_WHAT YOU HAVE TO DO:_ Read the data below line by line and copy each one with "position" in it.

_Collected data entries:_
*** Block opens ***

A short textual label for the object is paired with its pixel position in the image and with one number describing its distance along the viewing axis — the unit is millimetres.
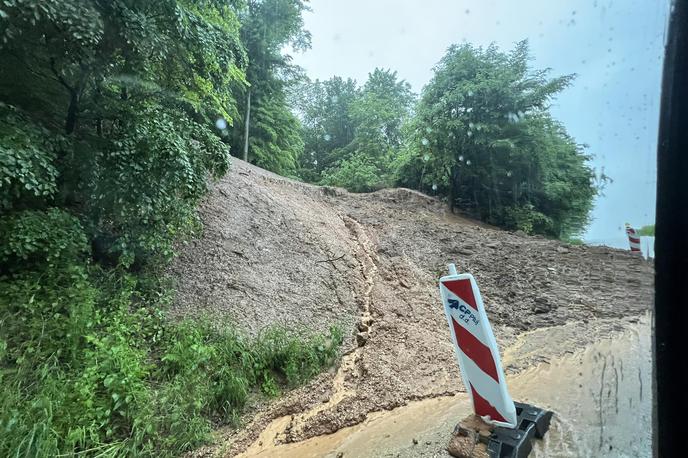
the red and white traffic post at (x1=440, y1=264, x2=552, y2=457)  1989
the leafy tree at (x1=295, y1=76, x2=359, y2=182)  17141
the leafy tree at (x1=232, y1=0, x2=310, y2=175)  9727
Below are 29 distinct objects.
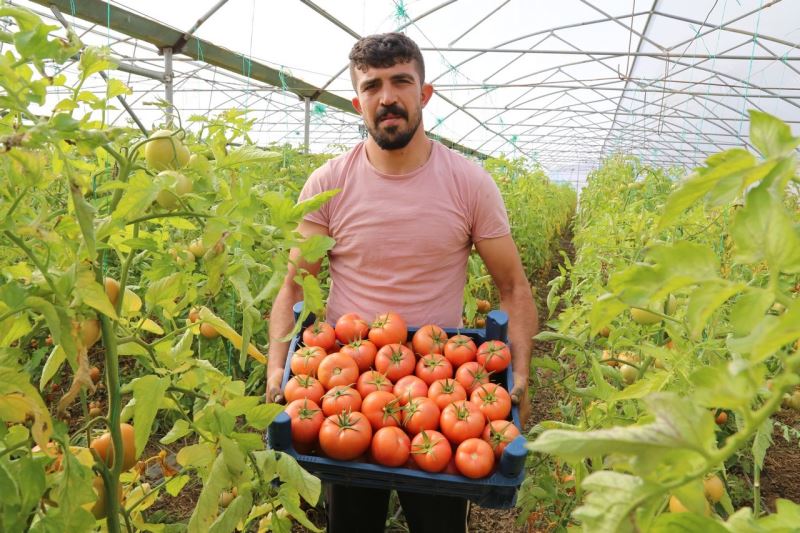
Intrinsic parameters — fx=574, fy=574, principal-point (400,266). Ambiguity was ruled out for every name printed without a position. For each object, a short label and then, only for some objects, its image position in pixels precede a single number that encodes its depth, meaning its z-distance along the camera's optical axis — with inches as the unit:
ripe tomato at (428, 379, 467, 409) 54.7
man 80.4
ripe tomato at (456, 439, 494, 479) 47.9
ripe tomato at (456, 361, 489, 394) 57.7
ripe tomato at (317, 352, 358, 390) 56.7
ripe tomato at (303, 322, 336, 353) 63.1
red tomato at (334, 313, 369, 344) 65.4
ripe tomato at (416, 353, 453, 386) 58.6
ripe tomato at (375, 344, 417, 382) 59.9
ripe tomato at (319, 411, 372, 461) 49.3
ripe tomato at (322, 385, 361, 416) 53.2
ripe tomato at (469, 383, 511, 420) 53.5
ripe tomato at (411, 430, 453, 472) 49.1
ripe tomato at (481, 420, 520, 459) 50.3
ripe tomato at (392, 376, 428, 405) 56.1
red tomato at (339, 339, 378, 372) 60.4
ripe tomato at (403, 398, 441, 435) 52.6
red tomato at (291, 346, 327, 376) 58.8
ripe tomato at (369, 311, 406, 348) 63.1
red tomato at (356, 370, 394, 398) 56.6
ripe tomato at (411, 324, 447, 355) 63.4
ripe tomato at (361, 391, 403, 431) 53.1
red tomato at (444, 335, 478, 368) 61.9
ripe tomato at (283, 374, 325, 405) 55.1
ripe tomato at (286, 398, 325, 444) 51.1
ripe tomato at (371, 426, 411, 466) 49.8
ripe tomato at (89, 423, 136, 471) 37.3
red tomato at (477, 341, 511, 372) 60.2
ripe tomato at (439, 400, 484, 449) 50.9
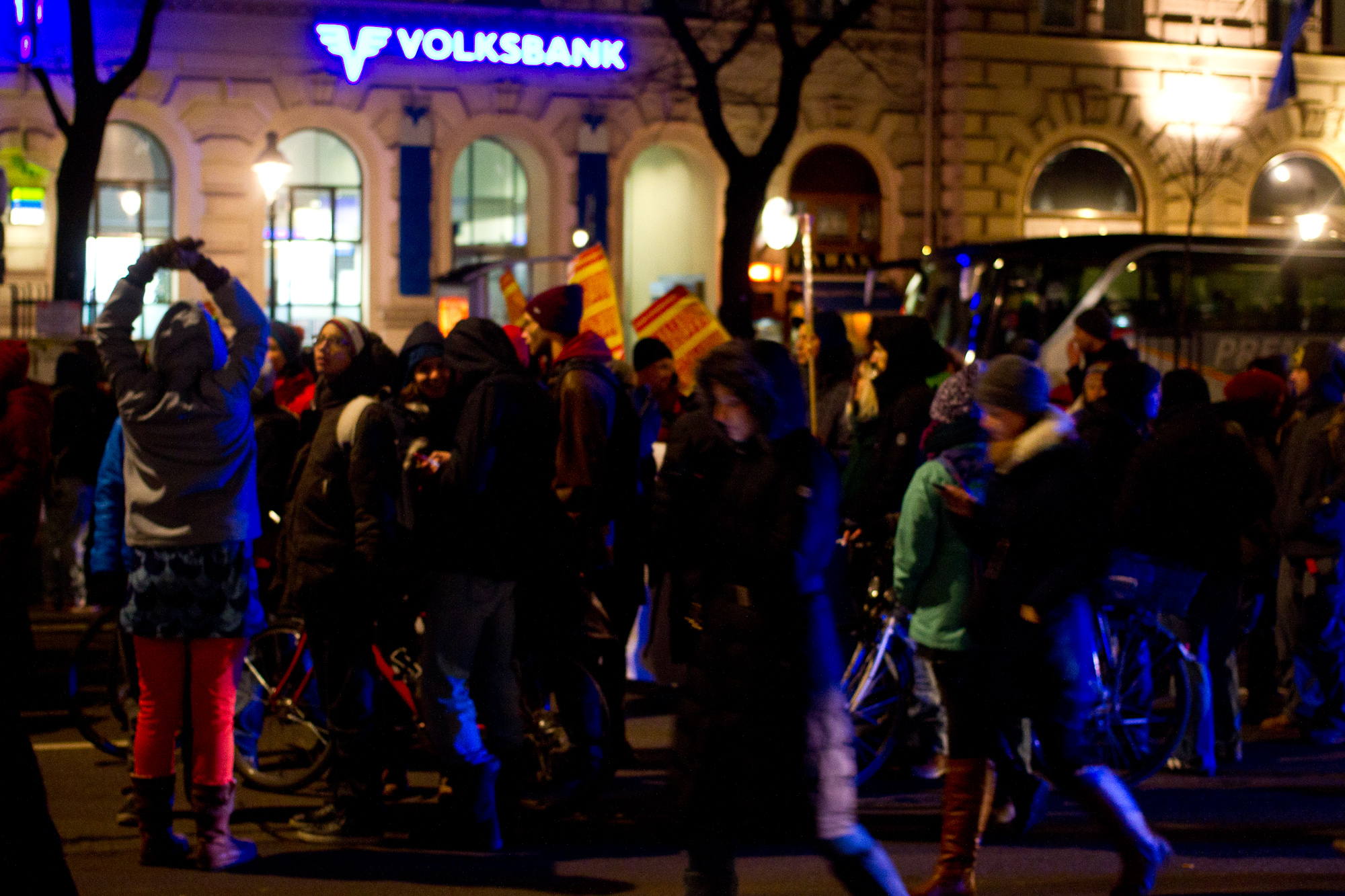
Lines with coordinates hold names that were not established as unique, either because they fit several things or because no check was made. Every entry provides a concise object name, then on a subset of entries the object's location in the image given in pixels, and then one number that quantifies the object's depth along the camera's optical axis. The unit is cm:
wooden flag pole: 922
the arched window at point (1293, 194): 2936
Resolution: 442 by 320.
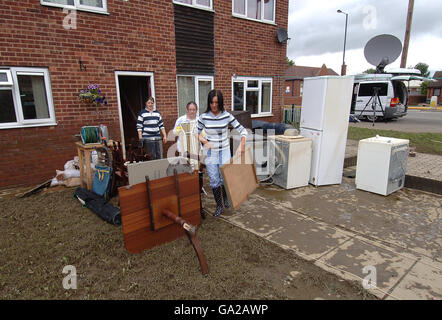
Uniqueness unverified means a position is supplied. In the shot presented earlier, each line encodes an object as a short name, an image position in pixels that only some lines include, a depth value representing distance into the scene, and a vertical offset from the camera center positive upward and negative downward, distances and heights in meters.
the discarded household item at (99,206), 3.82 -1.57
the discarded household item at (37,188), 4.89 -1.62
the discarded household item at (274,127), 5.88 -0.59
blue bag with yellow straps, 4.50 -1.33
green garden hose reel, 4.79 -0.59
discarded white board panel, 3.09 -0.81
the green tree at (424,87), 40.88 +1.76
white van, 15.58 +0.18
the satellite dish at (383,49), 12.97 +2.39
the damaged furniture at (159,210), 2.77 -1.21
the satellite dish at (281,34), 9.18 +2.19
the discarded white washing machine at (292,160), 5.12 -1.14
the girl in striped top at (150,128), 5.37 -0.55
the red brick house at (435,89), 38.35 +1.36
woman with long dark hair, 3.76 -0.46
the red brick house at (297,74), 35.53 +4.02
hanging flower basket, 5.59 +0.12
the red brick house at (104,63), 5.08 +0.85
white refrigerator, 4.98 -0.42
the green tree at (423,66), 67.25 +8.25
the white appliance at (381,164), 4.72 -1.16
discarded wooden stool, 4.72 -1.07
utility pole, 17.44 +4.27
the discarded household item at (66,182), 5.30 -1.57
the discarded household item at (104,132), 5.02 -0.56
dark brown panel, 5.71 -0.37
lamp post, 29.15 +3.80
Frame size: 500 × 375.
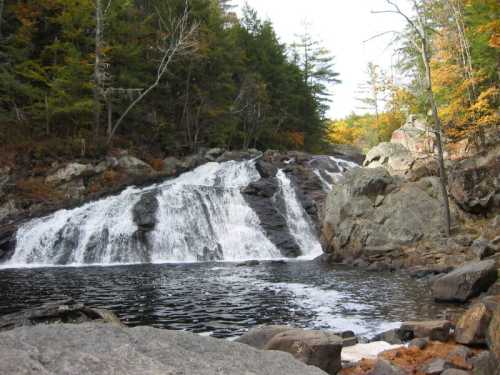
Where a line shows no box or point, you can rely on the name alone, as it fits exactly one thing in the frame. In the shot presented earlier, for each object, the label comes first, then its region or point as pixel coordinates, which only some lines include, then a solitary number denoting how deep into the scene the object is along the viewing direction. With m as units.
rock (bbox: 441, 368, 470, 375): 5.47
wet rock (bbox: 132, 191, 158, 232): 21.89
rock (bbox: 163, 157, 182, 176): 31.00
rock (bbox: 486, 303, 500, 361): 5.35
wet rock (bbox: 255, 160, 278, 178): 29.18
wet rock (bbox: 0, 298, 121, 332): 7.87
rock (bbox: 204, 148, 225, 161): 33.66
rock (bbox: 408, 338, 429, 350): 7.16
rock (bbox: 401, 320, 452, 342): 7.57
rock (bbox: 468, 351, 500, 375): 5.21
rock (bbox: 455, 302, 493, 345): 6.98
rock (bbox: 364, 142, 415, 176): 27.80
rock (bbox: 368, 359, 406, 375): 5.66
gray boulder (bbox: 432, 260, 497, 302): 10.51
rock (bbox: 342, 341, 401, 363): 6.97
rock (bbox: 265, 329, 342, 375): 6.02
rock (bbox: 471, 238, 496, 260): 14.20
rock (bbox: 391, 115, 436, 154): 30.27
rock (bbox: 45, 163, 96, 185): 25.70
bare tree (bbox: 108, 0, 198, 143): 29.50
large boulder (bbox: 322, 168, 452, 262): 19.12
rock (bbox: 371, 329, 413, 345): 7.87
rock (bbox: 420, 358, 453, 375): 5.84
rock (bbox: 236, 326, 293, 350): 7.06
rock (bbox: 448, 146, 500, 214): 19.12
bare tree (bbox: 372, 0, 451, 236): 18.42
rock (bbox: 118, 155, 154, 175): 29.16
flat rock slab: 2.77
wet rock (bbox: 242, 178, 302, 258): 22.59
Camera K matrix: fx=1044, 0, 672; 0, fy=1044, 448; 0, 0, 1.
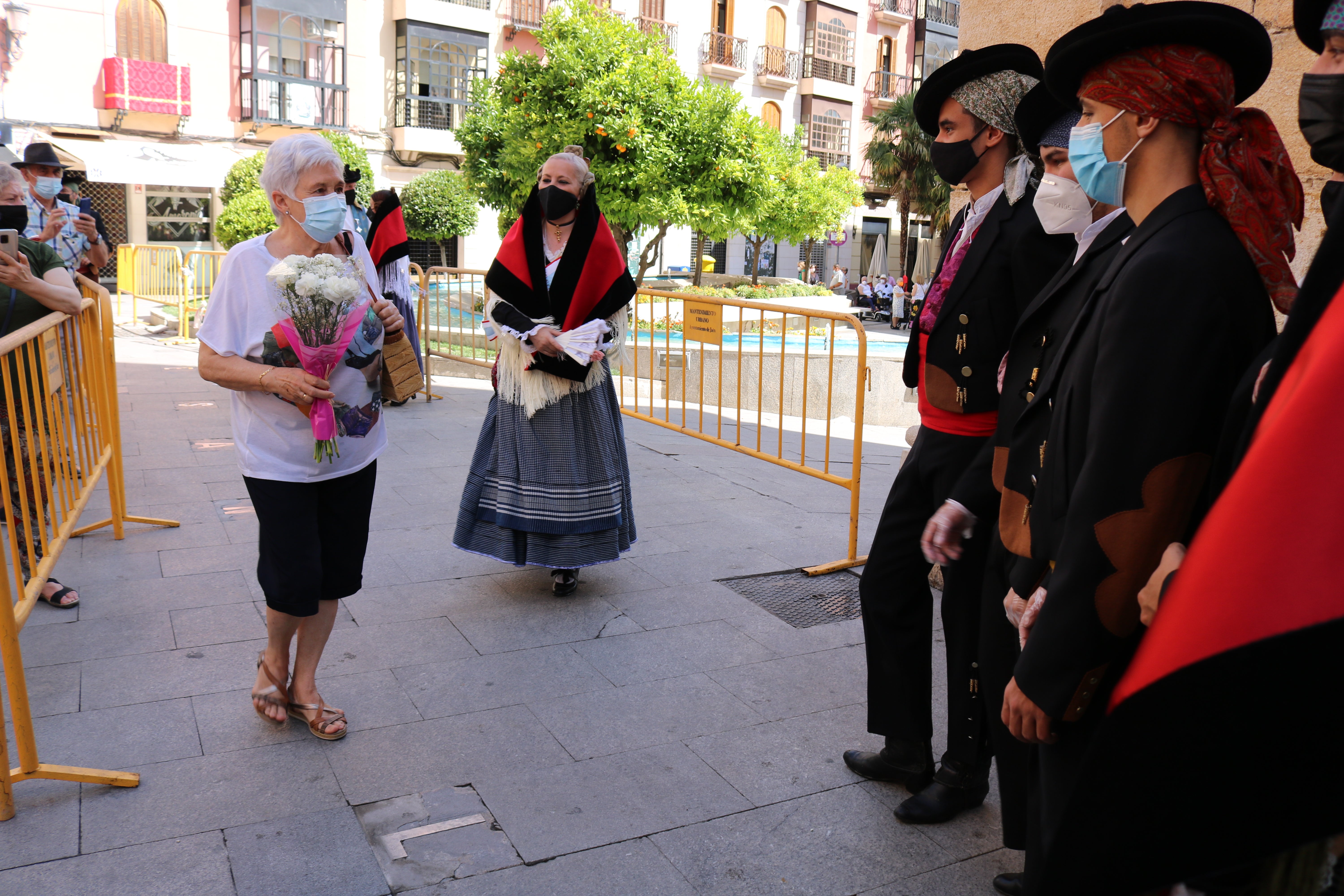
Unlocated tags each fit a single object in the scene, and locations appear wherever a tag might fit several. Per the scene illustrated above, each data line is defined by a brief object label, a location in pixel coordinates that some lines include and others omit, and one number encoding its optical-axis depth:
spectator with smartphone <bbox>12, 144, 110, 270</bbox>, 6.86
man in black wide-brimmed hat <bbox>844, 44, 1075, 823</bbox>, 2.79
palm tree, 36.12
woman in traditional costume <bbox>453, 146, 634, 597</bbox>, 4.48
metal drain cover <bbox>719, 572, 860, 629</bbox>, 4.54
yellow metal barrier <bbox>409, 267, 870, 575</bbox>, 5.82
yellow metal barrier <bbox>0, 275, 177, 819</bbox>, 2.85
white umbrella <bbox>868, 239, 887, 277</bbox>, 38.44
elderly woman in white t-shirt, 3.05
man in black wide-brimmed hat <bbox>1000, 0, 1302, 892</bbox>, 1.61
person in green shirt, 3.95
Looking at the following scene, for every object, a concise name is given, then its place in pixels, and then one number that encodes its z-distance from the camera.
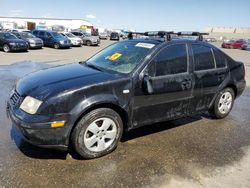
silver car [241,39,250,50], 27.55
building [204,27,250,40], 64.55
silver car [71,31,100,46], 21.93
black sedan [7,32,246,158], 2.40
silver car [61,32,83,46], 19.51
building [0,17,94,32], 64.63
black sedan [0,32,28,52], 13.07
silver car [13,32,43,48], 15.36
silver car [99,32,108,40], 35.46
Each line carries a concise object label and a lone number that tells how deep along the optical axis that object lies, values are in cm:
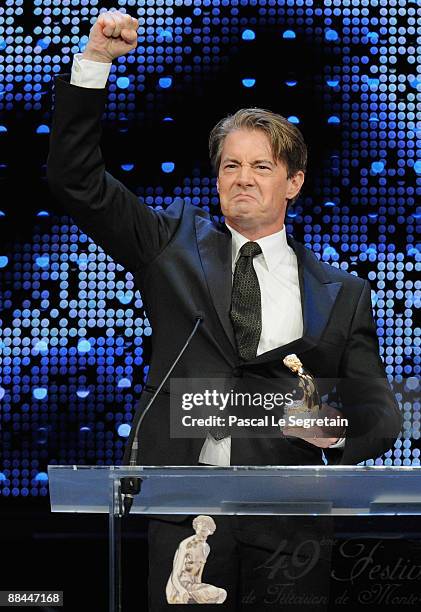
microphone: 937
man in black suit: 977
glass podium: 936
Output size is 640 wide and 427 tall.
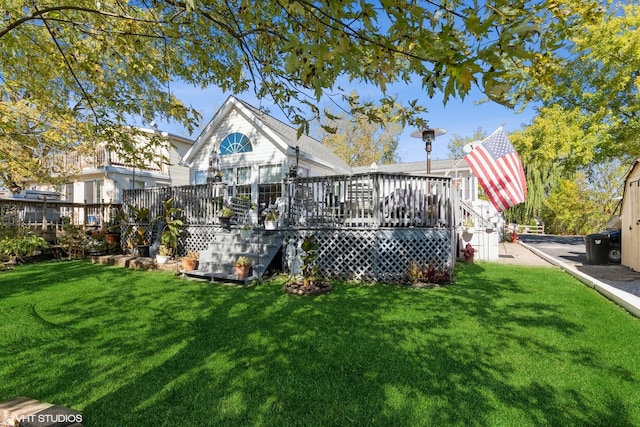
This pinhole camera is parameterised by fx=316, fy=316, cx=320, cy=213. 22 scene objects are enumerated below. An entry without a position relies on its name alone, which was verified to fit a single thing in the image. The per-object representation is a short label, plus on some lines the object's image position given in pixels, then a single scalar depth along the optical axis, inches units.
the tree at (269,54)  72.0
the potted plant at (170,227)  379.2
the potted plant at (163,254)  356.2
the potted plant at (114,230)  440.1
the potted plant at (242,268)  288.7
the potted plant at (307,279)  249.9
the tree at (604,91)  472.4
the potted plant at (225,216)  357.2
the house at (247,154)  486.3
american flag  364.5
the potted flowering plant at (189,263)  316.2
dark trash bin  395.9
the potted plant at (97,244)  435.2
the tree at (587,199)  935.0
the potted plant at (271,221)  342.3
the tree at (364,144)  1258.6
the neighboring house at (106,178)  672.6
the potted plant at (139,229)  404.5
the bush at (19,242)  368.8
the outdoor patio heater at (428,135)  358.5
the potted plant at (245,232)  342.0
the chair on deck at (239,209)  375.9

*** Block closes ***

_EXERCISE OUTPUT:_
A short textual label for the object is paired with its pixel position in the image and with one number describing its distance along the viewing axis — the unit is millimetres.
Intrinsic parameters — fx=574, fy=574, principal-point (400,266). Ambiguity was ruled out for every name printed without a position. For each object, a short label and then, only for some objects, its image position in pixels precede a single number that encodes its depth, meaning its z-distance along the camera's optical axis — with inches as the unit:
Uniqueness unverified means a position is supplied. In the shot presented earlier, each line encodes an object as a short name, an image position in pixels that only some lines include, a depth value representing distance into the scene, and a vertical offset from the camera center positive upward and negative downward, distances and heights in meters.
This pinhole camera is parameterised by fx=316, fy=316, cx=320, cy=213. 22 scene objects are enumerated below. An entry without a position relies on its name alone, which was verified to fit a single thing in the image. The per-object representation is a short label, plus on some lines the object's image position given in pixels, then a single scalar depth along the optical axis, inches units.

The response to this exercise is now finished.